Now that we have confirmed categorical levels of both data frames match we can now transform them in preparation of fitting our model.
X_train_tr, X_new=transform_x_columns_tr(X_train, new_data)
## Rows of First three Columns
## num__AmountOfTotalClaim num__InsuredAge num__CapitalGains
## 0 0.639019 -1.489358 1.199641
## 1 0.121226 0.141468 1.210473
## 2 0.289220 0.016020 0.260888
## 3 -1.870518 -0.109428 1.636523
## 4 -0.694800 -1.238462 0.430586
## Test Model
import unittest
model=xgb_base_clf
X_test=X_new.copy()
Our next step is to test the XGBoost classifier on our new data to ensure that it returns the expected outputs of [0,1] and returns probabilities bewtween 0 and 1.
test_results = []
# Define a test class with CSV logging
class TestModelInference(unittest.TestCase):
def setUp(self):
self.model = model
self.X_test = X_test
def test_prediction_output_values(self):
"""Test that model predictions contain only valid class labels."""
start_time = time.time()
pred = self.model.predict(self.X_test)
unique_values = np.unique(pred)
for value in unique_values:
self.assertIn(value, [0, 1])
elapsed_time = time.time() - start_time
test_results.append(["Prediction Output Values", "Pass", round(elapsed_time, 4)])
def test_prediction_probabilities(self):
"""Test that the model returns valid probability values between 0 and 1."""
start_time = time.time()
prob_pred = self.model.predict_proba(self.X_test)
self.assertTrue(np.all((prob_pred >= 0) & (prob_pred <= 1)), "Probabilities must be between 0 and 1")
self.assertTrue(np.allclose(prob_pred.sum(axis=1), 1, atol=1e-6), "Sum of probabilities must be close to 1")
elapsed_time = time.time() - start_time
test_results.append(["Prediction Probabilities", "Pass", round(elapsed_time, 4)])
def test_prediction_time(self):
"""Test that the model predicts within an acceptable time limit."""
start_time = time.time()
_ = self.model.predict(self.X_test)
elapsed_time = time.time() - start_time
self.assertLess(elapsed_time, 1, f"Prediction took too long: {elapsed_time:.4f} seconds")
test_results.append(["Prediction Time", "Pass" if elapsed_time < 1 else "Fail", round(elapsed_time, 4)])
# Run tests and capture results
if __name__ == "__main__":
print("\n===== Running Model Tests =====\n")
# Redirect unittest output to a buffer
test_buffer = StringIO()
runner = unittest.TextTestRunner(stream=test_buffer, verbosity=2)
unittest.main(argv=['model;, x_test'], exit=False, testRunner=runner)
# Convert test results to a DataFrame
df_results = pd.DataFrame(test_results, columns=["Test Name", "Status", "Execution Time (s)"])
# Save results to CSV
df_results.to_csv("test_results.csv", index=False)
print("\nTest results saved to test_results.csv")
##
## ===== Running Model Tests =====
##
## <unittest.main.TestProgram object at 0x3607c8130>
##
## Test results saved to test_results.csv
| Test.Name | Status | Execution.Time..s. |
|---|---|---|
| Prediction Output Values | Pass | 0.0041 |
| Prediction Probabilities | Pass | 0.0030 |
| Prediction Time | Pass | 0.0037 |
Our classifier passed the tests.

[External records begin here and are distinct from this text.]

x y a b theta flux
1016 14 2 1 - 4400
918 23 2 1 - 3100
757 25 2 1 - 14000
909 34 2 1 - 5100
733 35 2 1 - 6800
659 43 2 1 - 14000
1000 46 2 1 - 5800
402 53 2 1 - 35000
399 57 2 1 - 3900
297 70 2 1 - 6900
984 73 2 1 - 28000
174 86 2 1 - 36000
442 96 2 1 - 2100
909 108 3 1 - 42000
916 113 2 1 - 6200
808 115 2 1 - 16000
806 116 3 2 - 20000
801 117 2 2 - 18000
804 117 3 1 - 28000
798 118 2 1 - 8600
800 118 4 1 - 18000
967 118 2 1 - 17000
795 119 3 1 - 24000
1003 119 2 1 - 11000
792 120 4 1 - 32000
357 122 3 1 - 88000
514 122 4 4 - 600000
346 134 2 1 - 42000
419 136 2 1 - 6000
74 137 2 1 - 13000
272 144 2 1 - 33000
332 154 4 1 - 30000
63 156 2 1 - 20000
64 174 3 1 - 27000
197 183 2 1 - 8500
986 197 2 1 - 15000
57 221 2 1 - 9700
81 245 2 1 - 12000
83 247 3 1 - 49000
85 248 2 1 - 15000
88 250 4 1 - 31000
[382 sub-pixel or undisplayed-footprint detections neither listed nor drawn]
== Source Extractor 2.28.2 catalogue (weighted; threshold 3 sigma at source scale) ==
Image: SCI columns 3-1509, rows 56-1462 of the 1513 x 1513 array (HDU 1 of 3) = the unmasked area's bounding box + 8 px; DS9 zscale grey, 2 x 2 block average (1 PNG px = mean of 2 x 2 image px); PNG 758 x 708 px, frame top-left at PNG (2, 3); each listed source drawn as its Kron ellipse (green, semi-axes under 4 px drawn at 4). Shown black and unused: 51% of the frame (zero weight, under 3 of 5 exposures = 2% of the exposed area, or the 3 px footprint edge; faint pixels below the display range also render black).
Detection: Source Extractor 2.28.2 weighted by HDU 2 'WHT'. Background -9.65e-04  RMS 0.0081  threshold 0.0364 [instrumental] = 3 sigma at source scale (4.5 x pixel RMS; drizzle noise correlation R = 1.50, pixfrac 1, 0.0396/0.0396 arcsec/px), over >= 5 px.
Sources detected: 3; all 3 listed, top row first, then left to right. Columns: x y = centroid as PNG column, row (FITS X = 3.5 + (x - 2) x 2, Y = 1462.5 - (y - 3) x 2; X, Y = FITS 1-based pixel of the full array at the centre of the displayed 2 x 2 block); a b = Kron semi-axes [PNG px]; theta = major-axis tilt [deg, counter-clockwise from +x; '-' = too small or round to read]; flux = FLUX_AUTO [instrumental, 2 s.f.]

Now we will use the classifier to predict on the new data.
xg_predictions=xgb_base_clf.predict(X_new)
xg_results_df = new_data.copy()
xg_results_df["Predicted_Label"] = xg_predictions
Let’s compare our predicted labels(fraud) of the new data to the reported fraud in our original data.
## Predicted Fraud Percentages from New Data:
## 0 0.85
## 1 0.15
## Name: Predicted_Label, dtype: float64
## Reported Fraud Percentages from Original Data:
## N 0.73
## Y 0.27
## Name: ReportedFraud, dtype: float64
The results show that our model predicted 15% of our observations as fraud compared to 27% of the original data reported as fraud. This is a 12% difference. Let’s check the prediction results on our original test data.
xg_test_predictions=xgb_base_clf.predict(X_test_tr)
xg_test_results_df = X_test_tr.copy()
xg_test_results_df["Predicted_Label"] = xg_test_predictions
test_count=xg_test_results_df["Predicted_Label"].value_counts(normalize=True).round(2)
## Reported Fraud Percentages from Original Data:
## 0 0.77
## 1 0.23
## Name: Predicted_Label, dtype: float64
The predicted labels of the test data are closer to the the original data than the those from the new data.
Let’s take a look at the predicted probabilities for both the new and test data.
xg_probs_new=xgb_base_clf.predict_proba(X_new)
xg_probs_df = pd.DataFrame(xg_probs_new, columns=['fraud_no', 'fraud_yes'])
## First Five Rows of xg_probs_df
## fraud_no fraud_yes
## 0 0.990794 0.009206
## 1 0.877024 0.122976
## 2 0.873884 0.126116
## 3 0.909902 0.090098
## 4 0.926205 0.073795
xg_probs_test=xgb_base_clf.predict_proba(X_test_tr)
xg_test_probs_df = pd.DataFrame(xg_probs_test, columns=['fraud_no', 'fraud_yes'])
## First Five Rows of xg_test_probs_df
## fraud_no fraud_yes
## 0 0.149526 0.850474
## 1 0.932576 0.067424
## 2 0.027026 0.972974
## 3 0.922639 0.077361
## 4 0.956429 0.043571
xg_probs_df["fraud_yes"].hist()
plt.title("Distribution Predicted Fraud Probabilities on New Data")
plt.show()
plt.clf()
xg_test_probs_df["fraud_yes"].hist()
plt.title("Distribution Predicted Fraud Probabilities on Test Data")
plt.show()
plt.clf()
The distributions appear similar. We are interested in predicted probabilities of 50% or greater. The xg boost classifier appears to be marginally stronger at predicting reported fraud of yes on the original test data at probabilities of 70% or higher. We’ll filter our data to observe just predicted probabilities of fraud over 70%.
xg_probs_ovr_sventyPct=xg_probs_ovr_sventyPct[xg_probs_ovr_sventyPct.fraud_yes >= 0.7]
new_probs_PctOvrSvnty=len(xg_probs_ovr_sventyPct)/len(xg_probs_df)*100
xg_test_probs_ovr_svntyPct=xg_test_probs_df.copy()
xg_test_probs_ovr_svntyPct=xg_test_probs_ovr_svntyPct[xg_test_probs_ovr_svntyPct.fraud_yes >=0.7]
test_probs_PctOvrSvnty=len(xg_test_probs_ovr_svntyPct) / len(xg_test_probs_df)*100
## Among cases correctly predicted as fraud (Yes), 12.30% of the predictions in the new data had
## a predicted probability greater than 70%, compared to 18.14% in the test data.
It appears the xg boost classifier predicted a higher percentage of fraud on the original test set than on our new data. Assessment on the xg boost classifier would benefit from collecting additional data before a definitive judgement can be made.